Tuesday, May 06, 2014

New Stuff

RegRipper Plugins
Corey's busy this week attending Volatility training, but last night sent me a couple of RegRipper plugins he wrote, inspired by what he was learning in the training.  He'd also sent me a third one, which I got the okay to include right after I'd posted the newest release of RegRipper, so I'm including it now.

I've added  processor_architecture.plwinevt.pl, and an updated pagefile.pl to the download archive.  However, I have not updated the appropriate profiles to include the two new plugins, nor have I changed the version number for the download.  Many thanks to Corey for sending those plugins in!  Keep 'em coming!

Malware Hiding Techniques
I've had another article posted on the Dell SecureWorks Research blog.  Part of the purpose of this post was to illustrate how sometimes we make assumptions about how malware (or other artifacts) may have ended up on the system, and there while there are times that the assumptions may be correct, when they aren't, the actual method of infection can be a game-changer.
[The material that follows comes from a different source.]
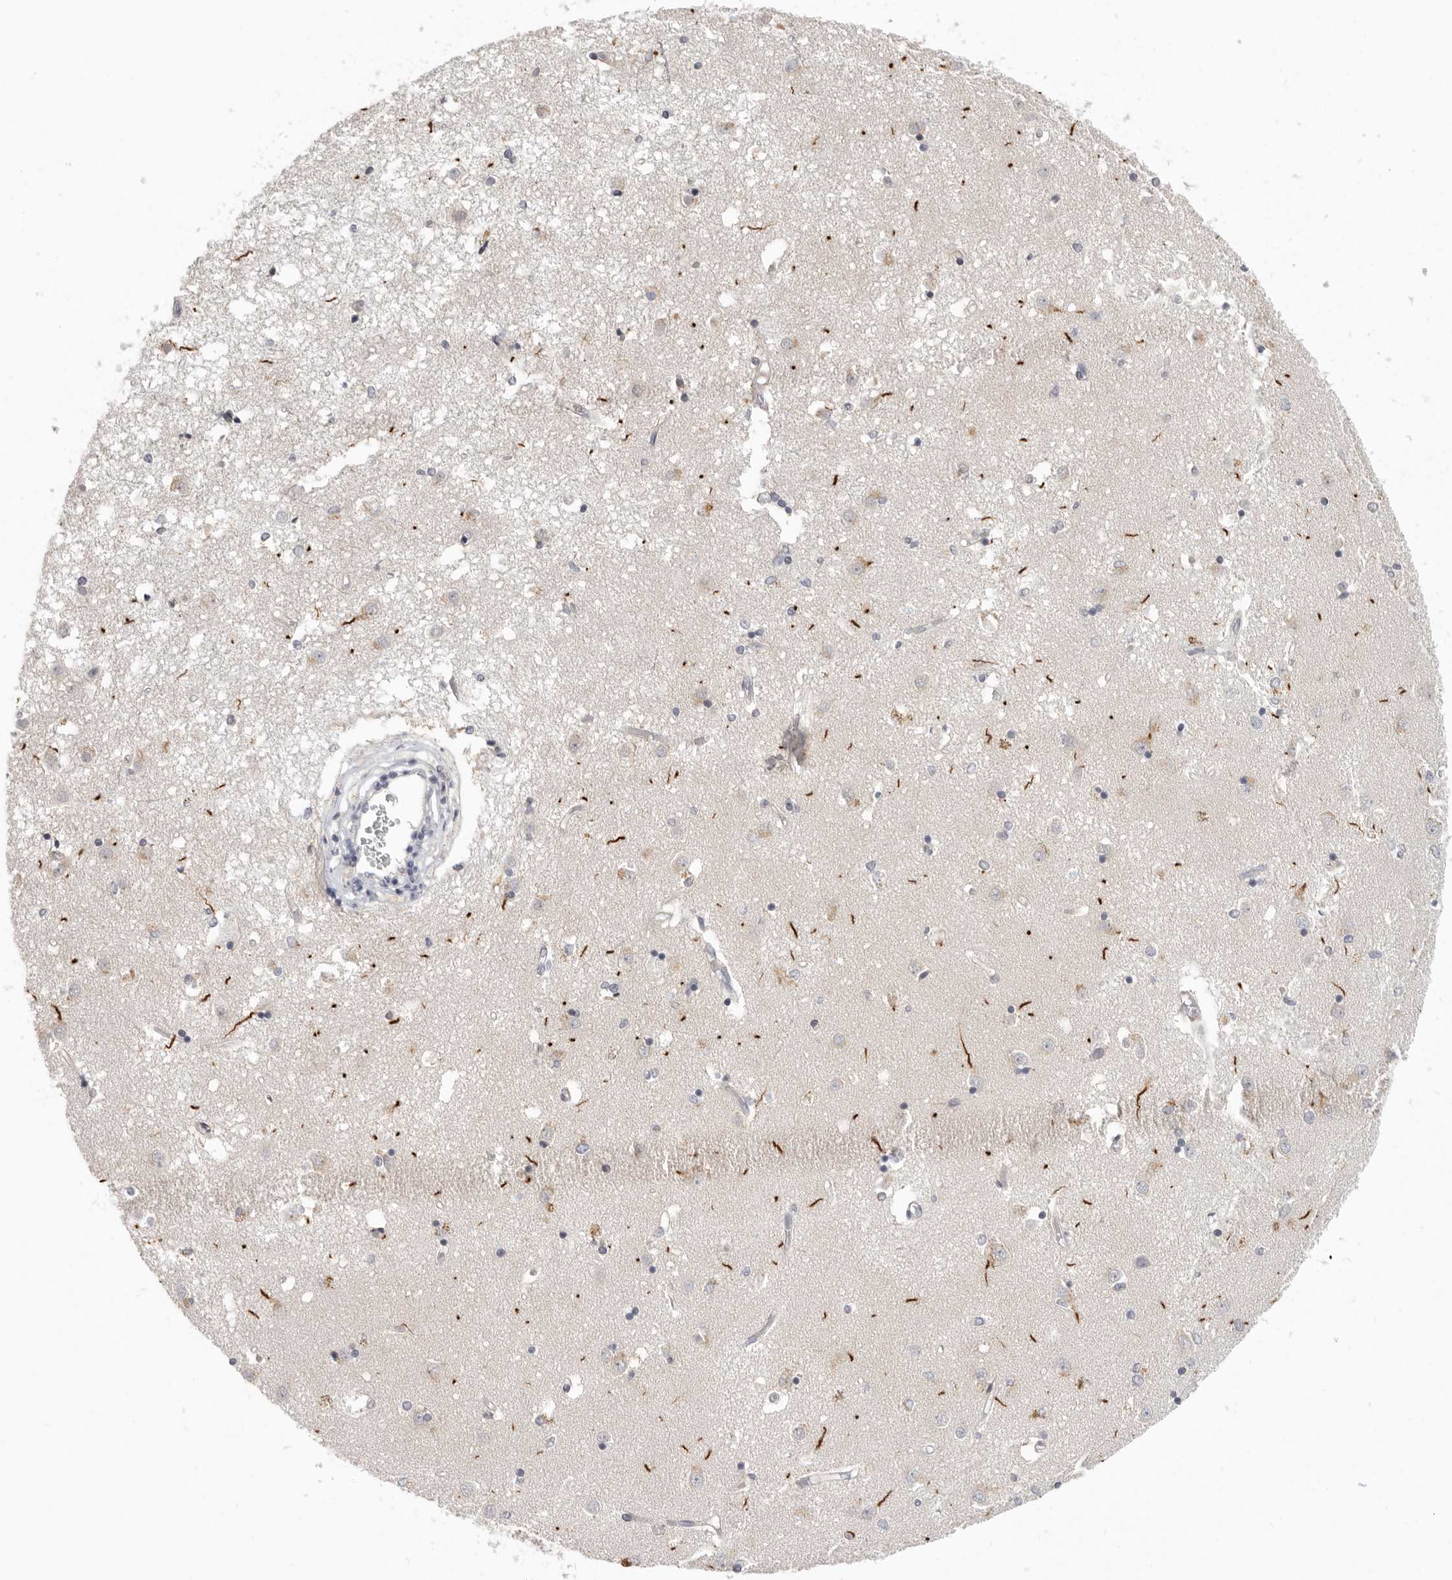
{"staining": {"intensity": "negative", "quantity": "none", "location": "none"}, "tissue": "caudate", "cell_type": "Glial cells", "image_type": "normal", "snomed": [{"axis": "morphology", "description": "Normal tissue, NOS"}, {"axis": "topography", "description": "Lateral ventricle wall"}], "caption": "This is an IHC histopathology image of normal caudate. There is no expression in glial cells.", "gene": "STAB2", "patient": {"sex": "male", "age": 45}}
The analysis that resulted in these findings was fascinating, to say the least.

After you've read the post, something else to consider from the examples is how they circumvent protections.  For the first example, the assumption many analysts have with respect to the deployed RAT is that it gets on systems as a result of a spearphishing attack.  As such, protections against this infection vector would include email filtering and user education; however, both of these protections are obviated if the user is capable of disabling protections (AV, etc.) and installing the RAT.  As mentioned in the article, network monitoring flagged the system based on C2 communications, and efforts to install endpoint detection technologies were...again...obviated by the user.

With the second example, the malware file itself used an interesting technique to hide itself from casual view on the system, which also worked equally well against some digital analysis techniques.  The carrier file was identified as Vercuser.B, which "cleared the way" for the Poison Ivy infection, by checking for various protection mechanisms (VM, running AV software, etc.).

Something else that isn't mentioned in the blog post is that I initially ran into some analysis roadblocks, or so I thought...but after reaching out to Jamie Levy for some input, she pointed me in the right direction and the analysis went really smooth.  A good bit of what she helped me with was described in this blog post.  I didn't crowd-source this one, because to be honest, I didn't want to hear what a lot of folks thought, I wanted to hear what an expert knew.

My previous articles published to the Dell SecureWorks Research blog are here, and here.

WFA 4/e
There have been additional reviews of WFA 4/e posted on Amazon; again, thank you to everyone who's taken the time to share their thoughts...I greatly appreciate it.

There have been some discussion on social media regarding the edition number for this book.  While I understand the issue that was raised, I do not control what the publisher chooses to do with respect to numbering the editions. I did, however, get several folks that I trust to look at my outline and planned updates, and give their opinions as to the proposed content.  The book was tech edited by someone knowledgeable and known within the DFIR community. Further, I have asked for feedback on the third edition (as I have for my other books), as well as gone to the community to ask for input regarding what they'd like to see in the next edition.  In both cases, there have been very little of either.  I did receive a request to talk about "anti-forensics", but after I asked the person who asked for that to elaborate and expand on that a bit, I have yet to hear back.

I have to say, I have asked Syngress about their color scheme for the books.  Digital Forensics with Open Source Tools, Windows Forensic Analysis 2/e and 3/e, and Windows Registry Forensics all have the same color scheme, and the same shade of green.  I've been to conferences and given presentations, during which I've stated at the beginning of the presentation (when I have a copy of one of my books on the who am I slide) that the books all have the same color scheme and it confuses people.  Then, at the end of the presentation, I ask a question, offering to give away a copy of one of my books to whomever gets the right answer...and inevitably, the winner immediately states that they already have the book, only to find out that they thought they did because they only looked at the color scheme.  That happened at the USA CyberCrime Conference just last week.  So, it does confuse people.

My point is simply this...there's a great deal authors do not control when it comes to working with a publisher.  However, I have tried to address the content issue by reaching out to the community, particularly while developing the outline for the next book or edition, and I have received little input.  I tried to address one of the first questions I received regarding the content for this edition in this blog post, although that came after this book was actually published.

One thing that I hope folks consider doing before commenting or writing a review (good or bad) is actually reading the content of the book.  The two chapters at the end of the book are new material.  In the third edition, ch 8 was "Application Analysis", and this edition, it's "Correlating Artifacts", which includes information similar to what I posted to this blog in July, 2013.  Chapter 9, "Reporting", is entirely new.